Isn't this the same thing Google has been doing for years with their search engine? Only difference is Google keeps the data internal, whereas openai spits it out to you. But it's still scraped and stored in both cases.

jazzyjackson 7 hours ago | parent | next [-]

A component of fair use is to what degree the derivative work displaces the original. Google's argument has always been that they direct traffic to the original, whereas AI summaries (which Google of course is just as guilty of as openai) completely obsoletes the original publication. The argument now is that the derivative work (LLM model) is transformative, ie, different enough that it doesn't economically compete with the original.

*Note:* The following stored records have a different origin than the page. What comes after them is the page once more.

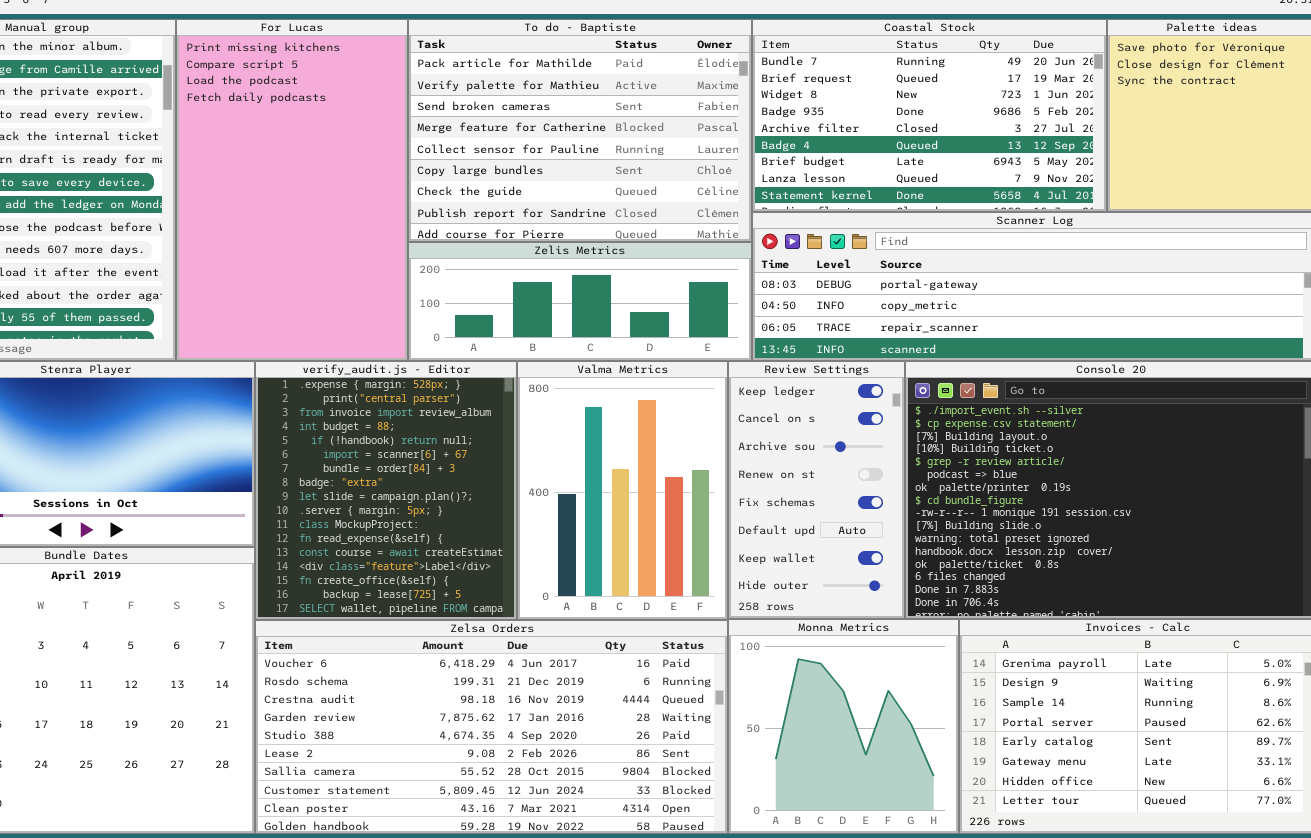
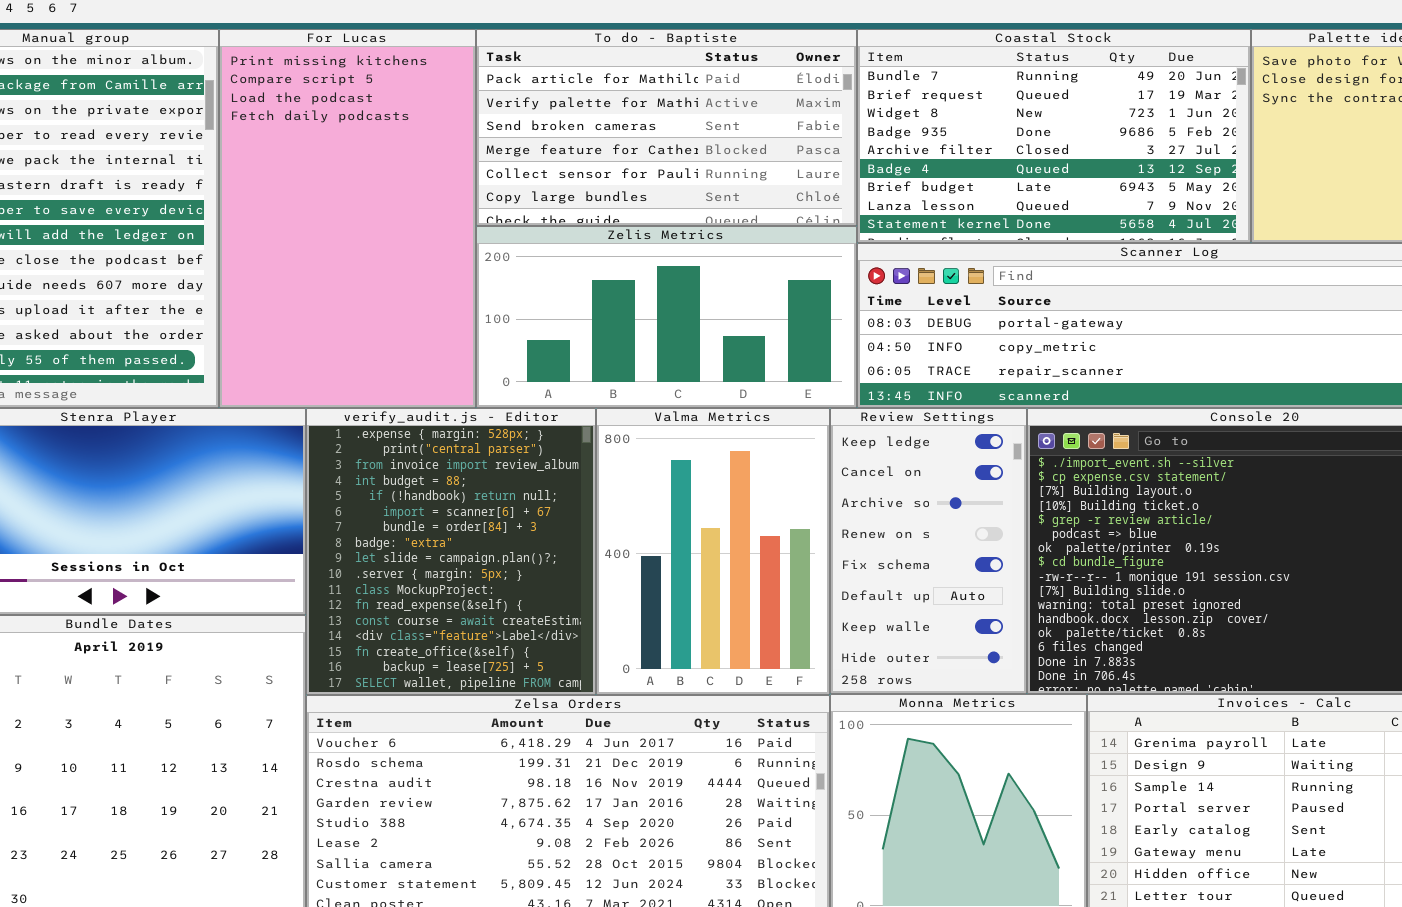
To do - Baptiste: [408,19,752,242] -> [476,29,857,226], resized
Zelis Metrics: [408,242,752,361] -> [476,226,857,408], resized

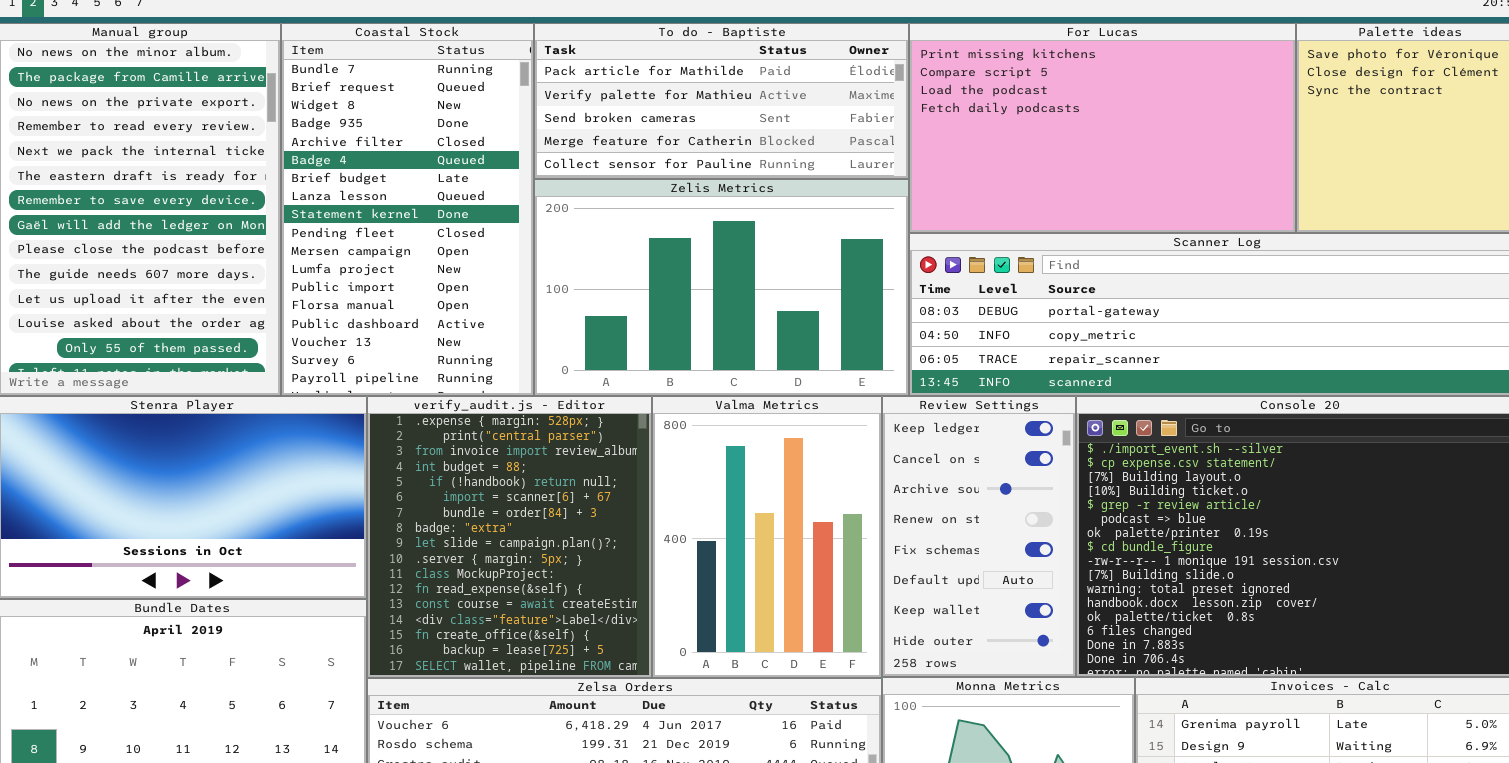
For Lucas: [219,29,476,408] -> [909,23,1296,233], moved, resized
To do - Baptiste: [476,29,857,226] -> [534,23,909,179], resized
Coastal Stock: [857,29,1251,243] -> [281,23,534,396], moved, resized
Zelis Metrics: [476,226,857,408] -> [534,179,909,396], resized

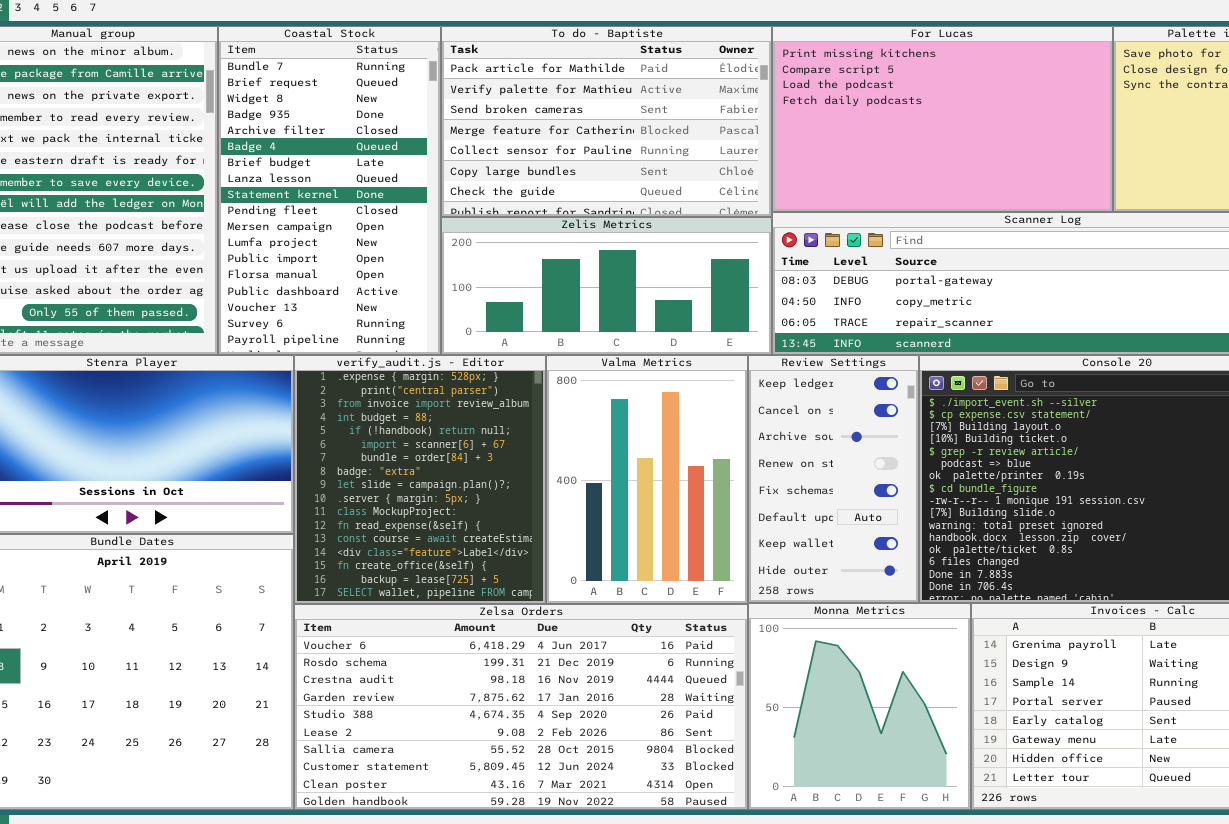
To do - Baptiste: [534,23,909,179] -> [441,26,772,217], resized
Zelis Metrics: [534,179,909,396] -> [441,217,772,355], resized

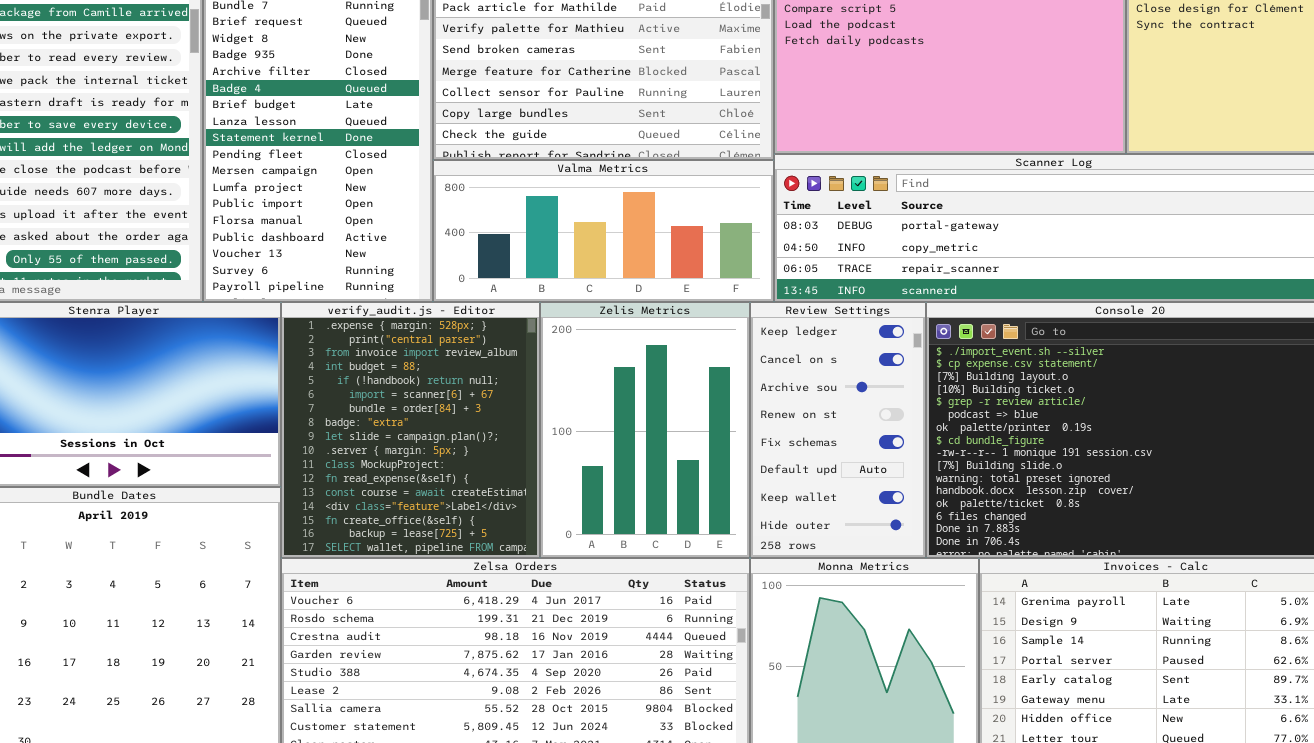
Zelis Metrics: [441,217,772,355] -> [540,302,750,558], moved, resized
Valma Metrics: [546,355,748,604] -> [433,160,774,302], moved, resized

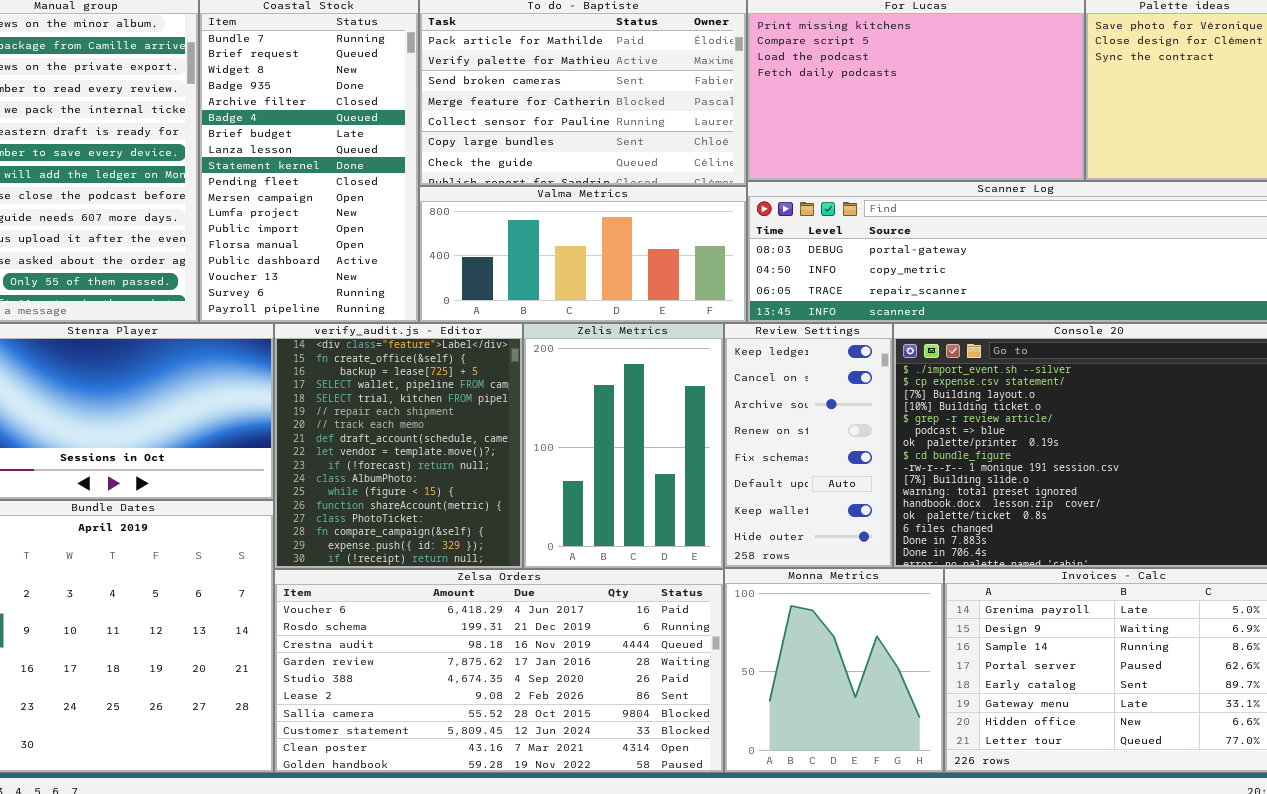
verify_audit.js - Editor: [281,302,540,558] -> [274,323,523,569], scrolled down 13 rows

I think it's a losing argument but we'll see what the courts arrive at.

CaptainFever 7 hours ago | parent [-]

Is this specific to AI or specific to summaries in general? Do summaries, like the ones found in Wikipedia or Cliffs Notes, not have the same effect of making it such that people no longer have to view the original work as much?

Note: do you mean the model is transformative, or the summaries are transformative? I think your comment holds up either way but I think it's better to be clear which one you mean.

LinuxBender 7 hours ago | parent | prev [-]

In my opinion not a lawyer, Google at least references where they obtained the data and did not regurgitate it as if they were the creators that created something new. obfuscated plagiarism via LLM. Some claim derivative works but I have always seen that as quite a stretch. People here expect me to cite references yet LLM's somehow escape this level of scrutiny.